One of the most watched gauges on the economy — the growth rate in real gross domestic product — was released recently, and it raised some eyebrows. N.C. Cooperative Extension economist Mike Walden explains why:
“What that simply means is how fast our growth is in terms of what we are producing in the economy. Both products — manufactured products — as well as services. The government puts this out every quarter. It’s an avidly watched number. And they actually put out a couple of estimates — three to be precise. And their first estimate for the second quarter, essentially the spring and early summer of this year, was that the economy grew by 2.4 percent.
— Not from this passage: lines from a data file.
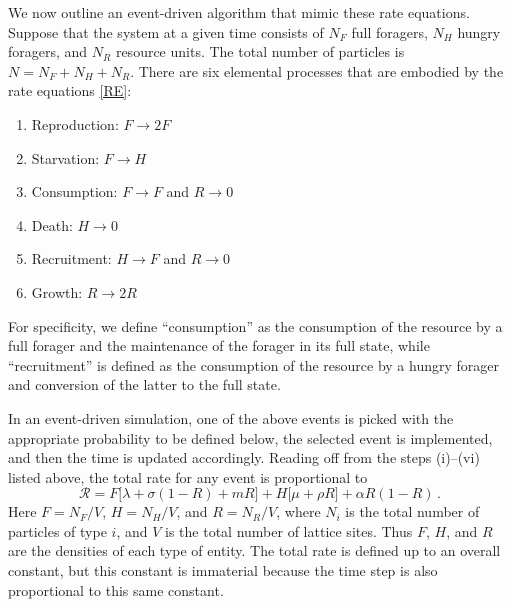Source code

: \documentclass[11pt]{iopart}
\begin{document}
We now outline an event-driven algorithm that mimic these rate equations.
Suppose that the system at a given time consists of $N_F$ full foragers,
$N_H$ hungry foragers, and $N_R$ resource units.  The total number of
particles is $N=N_F+N_H+N_R$.  There are six elemental processes that are
embodied by the rate equations \eqref{RE}:
\newpage
\begin{enumerate}
\item Reproduction:  $F\to 2F$
\item Starvation:  $F\to H$
\item Consumption: $F\to F$ and $R\to 0$
\item Death: $H\to 0$
\item Recruitment: $H\to F$ and $R\to 0$
\item Growth: $R\to 2R$
\end{enumerate}
For specificity, we define ``consumption'' as the consumption of the resource
by a full forager and the maintenance of the forager in its full state, while
``recruitment'' is defined as the consumption of the resource by a hungry
forager and conversion of the latter to the full state.

In an event-driven simulation, one of the above events is picked with the
appropriate probability to be defined below, the selected event is
implemented, and then the time is updated accordingly.  Reading off from the
steps (i)--(vi) listed above, the total rate for any event is proportional to
\begin{equation}
\mathcal{R}=F\big[\lambda +\sigma(1-R)+mR\big]+ H\big[\mu+\rho R\big]+
\alpha R(1-R)\,.
\end{equation}
Here $F=N_F/V$, $H=N_H/V$, and $R=N_R/V$, where $N_i$ is the total number of
particles of type $i$, and $V$ is the total number of lattice sites.  Thus
$F$, $H$, and $R$ are the densities of each type of entity.  The total rate
is defined up to an overall constant, but this constant is immaterial because
the time step is also proportional to this same constant.
\end{document}
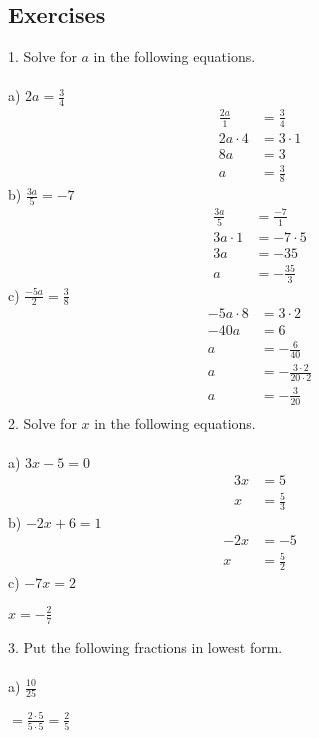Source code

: \documentclass[12pt]{article}
\begin{document}
\subsection*{Exercises}
1. Solve for $a$ in the following equations. \\
\\
a) $2a=\displaystyle \frac{3}{4}$
\begin{align*}
\displaystyle \frac{2a}{1}&=\displaystyle \frac{3}{4} \\
2a\cdot4&=3\cdot1 \\
8a&=3 \\
a&=\displaystyle \frac{3}{8}
\end{align*}
b) $\displaystyle \frac{3a}{5}=-7$
\begin{align*}
\displaystyle \frac{3a}{5}&=\displaystyle \frac{-7}{1} \\
3a\cdot1&=-7\cdot5 \\
3a&=-35 \\
a&=-\displaystyle \frac{35}{3}
\end{align*}
c) $\displaystyle \frac{-5a}{2}=\displaystyle \frac{3}{8}$
\begin{align*}
-5a\cdot8&=3\cdot2 \\
-40a&=6 \\
a&=-\displaystyle \frac{6}{40} \\
a&=-\displaystyle \frac{3\cdot2}{20\cdot2} \\
a&=-\displaystyle \frac{3}{20} \\
\end{align*}
2. Solve for $x$ in the following equations. \\
\\
a) $3x-5=0$
\begin{align*}
3x&=5 \\
x&=\displaystyle \frac{5}{3}
\end{align*}
b) $-2x+6=1$
\begin{align*}
-2x&=-5 \\
x&=\displaystyle \frac{5}{2}
\end{align*}
c) $-7x=2$
\begin{center}
$x=-\displaystyle \frac{2}{7}$
\end{center}
3. Put the following fractions in lowest form. \\
\\
a) $\displaystyle \frac{10}{25}$
\begin{center}
$=\displaystyle \frac{2\cdot5}{5\cdot5}=\displaystyle \frac{2}{5}$
\end{center}
\end{document}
The revised number, however, showed that it grew by only 1.6 percent. So that was not good; that indicated the economy was growing slowly.
“Now a couple of things about this: Number one, even though the growth rate was revised downward we are still growing. So that’s good. The bad news though is that 1.6 percent growth rate is very, very slow. We would normally be growing somewhere between 4 and 5 percent. And this has a direct impact on jobs, because the faster gross domestic product is growing, the more jobs are being created. So this number is linked to the slow increases we have been seeing in jobs.
“The other concern is that 1.6 percent is so low that if we had something unexpected come along — some bad thing in the world or national economy (such as) a hurricane, some big problem in the Middle East — it could easily knock us below zero, which would potentially mean another recession.”